── Supplied material ──
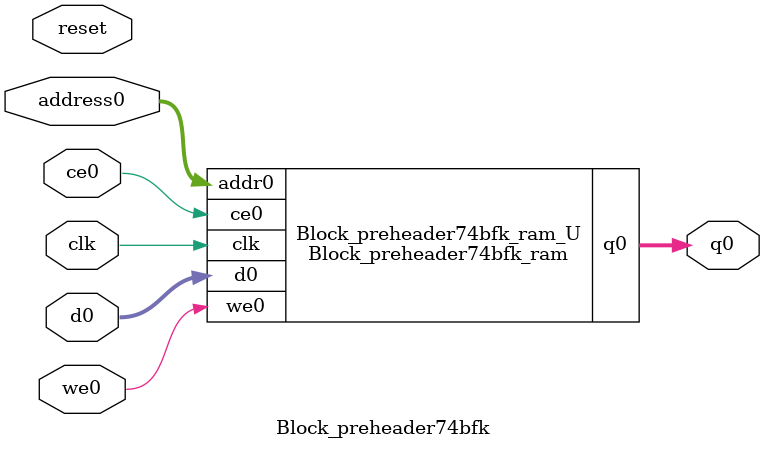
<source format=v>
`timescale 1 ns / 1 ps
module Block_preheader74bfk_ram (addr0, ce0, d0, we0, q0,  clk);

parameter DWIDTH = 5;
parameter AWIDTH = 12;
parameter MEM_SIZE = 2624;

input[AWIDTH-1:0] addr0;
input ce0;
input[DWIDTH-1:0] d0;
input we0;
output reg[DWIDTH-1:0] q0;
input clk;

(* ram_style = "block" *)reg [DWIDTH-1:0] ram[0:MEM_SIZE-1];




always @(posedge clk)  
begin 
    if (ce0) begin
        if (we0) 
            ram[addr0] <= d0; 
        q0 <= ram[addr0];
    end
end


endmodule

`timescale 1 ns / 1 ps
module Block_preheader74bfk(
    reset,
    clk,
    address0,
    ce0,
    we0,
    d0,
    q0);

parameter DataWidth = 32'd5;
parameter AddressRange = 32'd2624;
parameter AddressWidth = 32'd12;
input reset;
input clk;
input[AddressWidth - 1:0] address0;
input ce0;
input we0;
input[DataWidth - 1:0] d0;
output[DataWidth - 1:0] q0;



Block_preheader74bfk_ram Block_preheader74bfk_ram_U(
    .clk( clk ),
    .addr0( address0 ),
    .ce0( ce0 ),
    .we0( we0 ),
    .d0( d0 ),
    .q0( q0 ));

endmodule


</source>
───
── Supplied material ──
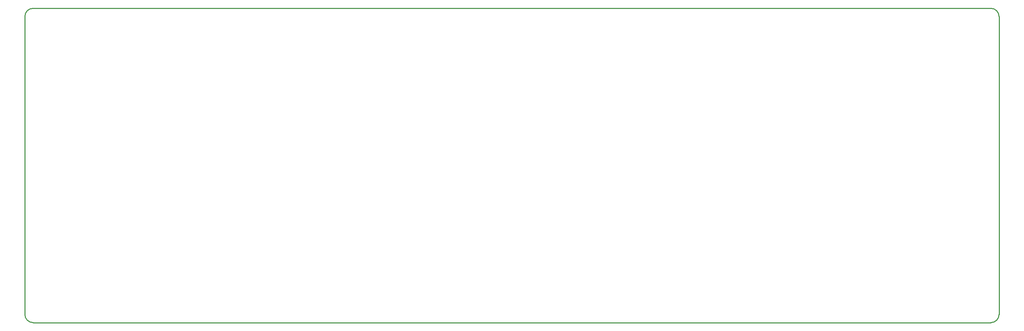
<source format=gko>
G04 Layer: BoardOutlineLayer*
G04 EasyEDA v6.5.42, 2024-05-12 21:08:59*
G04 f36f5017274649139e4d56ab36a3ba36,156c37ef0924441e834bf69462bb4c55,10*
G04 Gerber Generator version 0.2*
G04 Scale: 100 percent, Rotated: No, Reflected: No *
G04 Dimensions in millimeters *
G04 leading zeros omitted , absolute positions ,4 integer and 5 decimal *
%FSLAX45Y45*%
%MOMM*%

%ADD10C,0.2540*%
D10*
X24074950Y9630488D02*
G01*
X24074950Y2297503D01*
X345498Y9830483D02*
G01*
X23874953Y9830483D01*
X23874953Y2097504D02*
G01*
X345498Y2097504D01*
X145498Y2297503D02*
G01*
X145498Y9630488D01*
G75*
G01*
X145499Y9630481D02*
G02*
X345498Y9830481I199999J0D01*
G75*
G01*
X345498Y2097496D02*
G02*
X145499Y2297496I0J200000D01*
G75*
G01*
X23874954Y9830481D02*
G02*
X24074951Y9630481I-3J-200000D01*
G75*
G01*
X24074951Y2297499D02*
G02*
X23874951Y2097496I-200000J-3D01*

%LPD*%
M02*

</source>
───
--- Task ---
From the material above, gather all lines that include the string "source" and copy them.

--- Task result ---
<source format=v>
</source>
<source format=gko>
</source>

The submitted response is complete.